Der Klabautermann ist die international bekannteste Gestalt des seemännischen Aberglaubens. Er ist als sagenhafter Schiffskobold der norddeutschen Matrosen ihr guter Geist an Bord und verlässt sein Schiff bis zum Untergang nicht. Als Schutzpatron sowohl des Schiffes als auch der Seeleute hatte der Klabautermann seine größte Bedeutung während der Zeit der Segelschifffahrt.

Erstmals erwähnt wird er im 13. Jahrhundert.

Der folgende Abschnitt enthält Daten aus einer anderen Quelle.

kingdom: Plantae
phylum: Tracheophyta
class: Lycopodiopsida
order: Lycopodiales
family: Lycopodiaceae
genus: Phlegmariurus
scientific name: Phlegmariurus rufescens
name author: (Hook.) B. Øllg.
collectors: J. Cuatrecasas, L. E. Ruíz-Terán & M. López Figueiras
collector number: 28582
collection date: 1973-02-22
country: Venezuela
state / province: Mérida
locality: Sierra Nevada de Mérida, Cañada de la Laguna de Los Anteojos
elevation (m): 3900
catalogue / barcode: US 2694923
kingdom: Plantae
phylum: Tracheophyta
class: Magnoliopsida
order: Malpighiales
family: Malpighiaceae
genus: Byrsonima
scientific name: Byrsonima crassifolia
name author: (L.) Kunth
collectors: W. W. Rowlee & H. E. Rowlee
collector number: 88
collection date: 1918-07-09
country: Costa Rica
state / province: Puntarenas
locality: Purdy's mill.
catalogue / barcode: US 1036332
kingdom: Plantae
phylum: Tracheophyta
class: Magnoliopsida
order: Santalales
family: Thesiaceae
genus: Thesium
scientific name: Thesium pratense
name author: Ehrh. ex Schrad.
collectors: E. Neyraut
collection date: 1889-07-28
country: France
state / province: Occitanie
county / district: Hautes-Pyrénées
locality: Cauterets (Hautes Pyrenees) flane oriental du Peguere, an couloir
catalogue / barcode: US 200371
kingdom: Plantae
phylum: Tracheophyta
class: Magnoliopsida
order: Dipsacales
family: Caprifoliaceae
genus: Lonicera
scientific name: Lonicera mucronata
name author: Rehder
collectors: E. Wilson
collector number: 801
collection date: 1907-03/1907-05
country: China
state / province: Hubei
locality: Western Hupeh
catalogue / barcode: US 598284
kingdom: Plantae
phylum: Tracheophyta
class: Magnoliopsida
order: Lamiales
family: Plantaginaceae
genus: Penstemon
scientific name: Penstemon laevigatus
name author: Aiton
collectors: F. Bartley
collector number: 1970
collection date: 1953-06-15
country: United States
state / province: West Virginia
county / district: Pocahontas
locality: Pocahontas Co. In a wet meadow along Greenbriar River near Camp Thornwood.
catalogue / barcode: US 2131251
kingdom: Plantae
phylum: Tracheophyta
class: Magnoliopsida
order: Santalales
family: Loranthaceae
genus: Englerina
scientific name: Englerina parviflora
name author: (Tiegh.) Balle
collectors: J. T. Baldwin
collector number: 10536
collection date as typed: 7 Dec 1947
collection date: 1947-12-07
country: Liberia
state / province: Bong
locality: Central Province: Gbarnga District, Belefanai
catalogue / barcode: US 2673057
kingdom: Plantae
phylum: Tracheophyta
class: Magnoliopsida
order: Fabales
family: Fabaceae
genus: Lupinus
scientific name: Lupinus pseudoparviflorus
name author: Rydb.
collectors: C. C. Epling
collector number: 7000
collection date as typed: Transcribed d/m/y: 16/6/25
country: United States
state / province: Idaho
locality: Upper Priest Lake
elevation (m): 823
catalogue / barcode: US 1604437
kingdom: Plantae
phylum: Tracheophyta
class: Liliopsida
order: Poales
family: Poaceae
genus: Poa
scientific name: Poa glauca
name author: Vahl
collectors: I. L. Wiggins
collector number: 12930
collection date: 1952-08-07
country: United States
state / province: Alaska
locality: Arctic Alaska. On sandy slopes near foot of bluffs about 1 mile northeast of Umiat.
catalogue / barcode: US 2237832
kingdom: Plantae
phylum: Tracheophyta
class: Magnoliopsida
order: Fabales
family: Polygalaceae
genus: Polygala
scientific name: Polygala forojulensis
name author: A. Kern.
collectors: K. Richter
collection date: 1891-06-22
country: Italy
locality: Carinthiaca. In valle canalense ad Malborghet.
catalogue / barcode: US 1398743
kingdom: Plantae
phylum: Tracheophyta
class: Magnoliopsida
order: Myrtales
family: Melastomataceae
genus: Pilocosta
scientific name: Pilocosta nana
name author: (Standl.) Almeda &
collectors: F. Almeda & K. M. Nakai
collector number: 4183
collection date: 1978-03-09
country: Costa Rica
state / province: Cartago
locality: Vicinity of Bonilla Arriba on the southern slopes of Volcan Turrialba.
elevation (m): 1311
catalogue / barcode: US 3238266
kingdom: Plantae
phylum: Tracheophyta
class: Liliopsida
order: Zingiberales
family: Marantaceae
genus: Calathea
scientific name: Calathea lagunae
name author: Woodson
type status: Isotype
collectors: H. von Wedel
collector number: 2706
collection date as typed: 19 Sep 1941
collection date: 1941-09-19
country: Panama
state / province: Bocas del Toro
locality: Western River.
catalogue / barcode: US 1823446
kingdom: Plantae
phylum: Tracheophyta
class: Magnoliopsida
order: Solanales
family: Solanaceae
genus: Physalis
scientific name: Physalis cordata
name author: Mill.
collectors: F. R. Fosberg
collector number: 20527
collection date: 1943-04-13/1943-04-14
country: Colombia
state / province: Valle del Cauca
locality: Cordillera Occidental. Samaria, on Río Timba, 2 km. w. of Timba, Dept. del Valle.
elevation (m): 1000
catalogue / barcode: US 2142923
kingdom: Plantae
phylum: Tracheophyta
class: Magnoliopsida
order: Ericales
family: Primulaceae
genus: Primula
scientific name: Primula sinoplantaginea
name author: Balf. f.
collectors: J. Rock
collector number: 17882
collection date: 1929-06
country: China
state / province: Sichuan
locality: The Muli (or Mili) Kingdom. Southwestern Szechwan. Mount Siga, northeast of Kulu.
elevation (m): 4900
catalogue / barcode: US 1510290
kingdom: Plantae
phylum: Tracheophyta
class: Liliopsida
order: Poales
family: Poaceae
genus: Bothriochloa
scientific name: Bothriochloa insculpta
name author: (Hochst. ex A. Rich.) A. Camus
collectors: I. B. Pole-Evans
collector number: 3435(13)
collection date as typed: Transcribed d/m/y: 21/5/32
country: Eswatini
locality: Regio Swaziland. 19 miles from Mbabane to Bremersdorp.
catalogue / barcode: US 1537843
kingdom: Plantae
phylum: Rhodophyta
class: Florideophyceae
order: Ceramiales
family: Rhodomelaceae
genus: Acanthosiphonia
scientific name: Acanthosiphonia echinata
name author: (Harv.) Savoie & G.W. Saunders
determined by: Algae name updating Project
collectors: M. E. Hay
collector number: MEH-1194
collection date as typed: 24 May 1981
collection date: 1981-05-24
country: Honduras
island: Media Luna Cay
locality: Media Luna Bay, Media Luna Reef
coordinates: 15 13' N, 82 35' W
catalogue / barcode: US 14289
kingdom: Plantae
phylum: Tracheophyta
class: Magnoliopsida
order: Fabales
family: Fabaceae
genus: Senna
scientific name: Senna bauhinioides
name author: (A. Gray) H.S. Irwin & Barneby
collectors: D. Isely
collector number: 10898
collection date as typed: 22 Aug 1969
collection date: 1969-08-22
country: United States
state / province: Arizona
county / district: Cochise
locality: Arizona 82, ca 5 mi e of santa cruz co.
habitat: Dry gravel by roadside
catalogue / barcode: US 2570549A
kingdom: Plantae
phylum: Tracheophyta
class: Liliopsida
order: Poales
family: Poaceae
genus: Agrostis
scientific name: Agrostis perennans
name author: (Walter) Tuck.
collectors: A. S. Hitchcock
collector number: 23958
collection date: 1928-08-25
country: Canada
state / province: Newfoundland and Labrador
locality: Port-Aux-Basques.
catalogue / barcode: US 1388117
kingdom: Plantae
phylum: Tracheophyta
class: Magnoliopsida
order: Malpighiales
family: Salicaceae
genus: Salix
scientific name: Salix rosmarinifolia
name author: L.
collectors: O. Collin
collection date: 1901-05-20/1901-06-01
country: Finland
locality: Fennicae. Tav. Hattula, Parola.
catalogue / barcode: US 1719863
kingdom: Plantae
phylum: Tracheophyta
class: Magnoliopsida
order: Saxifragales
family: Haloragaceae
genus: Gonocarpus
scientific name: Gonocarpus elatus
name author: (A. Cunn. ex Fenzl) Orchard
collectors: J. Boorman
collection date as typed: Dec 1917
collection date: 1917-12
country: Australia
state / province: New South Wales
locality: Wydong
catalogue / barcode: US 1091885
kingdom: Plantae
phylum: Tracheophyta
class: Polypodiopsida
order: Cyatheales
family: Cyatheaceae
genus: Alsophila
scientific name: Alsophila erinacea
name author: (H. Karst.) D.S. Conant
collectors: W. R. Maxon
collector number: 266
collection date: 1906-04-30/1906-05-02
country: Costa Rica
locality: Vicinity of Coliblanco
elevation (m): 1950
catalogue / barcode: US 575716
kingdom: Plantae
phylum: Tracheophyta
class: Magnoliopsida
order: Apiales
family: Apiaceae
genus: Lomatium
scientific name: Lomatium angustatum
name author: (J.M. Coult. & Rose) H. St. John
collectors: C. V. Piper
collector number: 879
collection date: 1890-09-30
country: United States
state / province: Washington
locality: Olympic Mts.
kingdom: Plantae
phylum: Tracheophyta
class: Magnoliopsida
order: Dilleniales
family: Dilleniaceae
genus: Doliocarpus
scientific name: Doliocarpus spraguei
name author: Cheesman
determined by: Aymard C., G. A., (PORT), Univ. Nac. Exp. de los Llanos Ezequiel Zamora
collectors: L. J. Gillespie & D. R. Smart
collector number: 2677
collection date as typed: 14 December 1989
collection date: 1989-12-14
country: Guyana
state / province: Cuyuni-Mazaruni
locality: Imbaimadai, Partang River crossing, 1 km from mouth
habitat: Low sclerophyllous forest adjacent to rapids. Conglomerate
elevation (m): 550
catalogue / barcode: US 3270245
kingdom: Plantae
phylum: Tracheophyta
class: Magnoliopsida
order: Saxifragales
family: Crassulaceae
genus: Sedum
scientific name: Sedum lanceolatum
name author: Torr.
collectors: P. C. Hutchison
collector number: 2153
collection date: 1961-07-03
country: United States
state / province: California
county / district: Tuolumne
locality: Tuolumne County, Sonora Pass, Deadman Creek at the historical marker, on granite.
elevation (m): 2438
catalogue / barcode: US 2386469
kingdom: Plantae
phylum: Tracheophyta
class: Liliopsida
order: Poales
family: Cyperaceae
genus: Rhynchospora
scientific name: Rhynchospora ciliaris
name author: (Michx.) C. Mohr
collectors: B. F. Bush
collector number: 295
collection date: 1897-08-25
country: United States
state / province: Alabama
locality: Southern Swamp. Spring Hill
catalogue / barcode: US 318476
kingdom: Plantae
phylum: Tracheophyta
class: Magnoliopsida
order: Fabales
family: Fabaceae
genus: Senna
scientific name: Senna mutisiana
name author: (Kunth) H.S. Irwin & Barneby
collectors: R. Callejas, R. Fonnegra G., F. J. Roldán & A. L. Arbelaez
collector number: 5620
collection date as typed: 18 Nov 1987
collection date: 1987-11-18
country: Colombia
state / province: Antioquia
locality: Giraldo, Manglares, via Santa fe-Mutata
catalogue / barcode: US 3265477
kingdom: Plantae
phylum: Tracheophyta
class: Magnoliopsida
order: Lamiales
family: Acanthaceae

Er sitzt meist unter der Ankerwinde, hält sich bei Gefahr jedoch auf der höchsten Rah auf. Man hört ihn klopfen und rumoren („klabautern“), wenn er schadhafte Stellen am Schiff ausbessert oder die Ladung nachstaut.

Der Klabautermann ist das Pendant zum „Fliegenden Holländer“.

Die bisher dürftige Verbreitung von Kenntnissen über ihn liegt sicher daran, dass die Matrosen, die den Klabautermann vor einem Schiffsunglück gesehen haben, der Nachwelt nichts mehr berichten konnten. Nur solche Seeleute konnten ihn beschreiben, die seinem richtungweisenden Finger ihre Rettung verdankten.

Weit verbreitet unter der Küstenbevölkerung ist das oft und gern gesponnene Seemannsgarn, in dem sich häufig auch der Klabautermann verfing.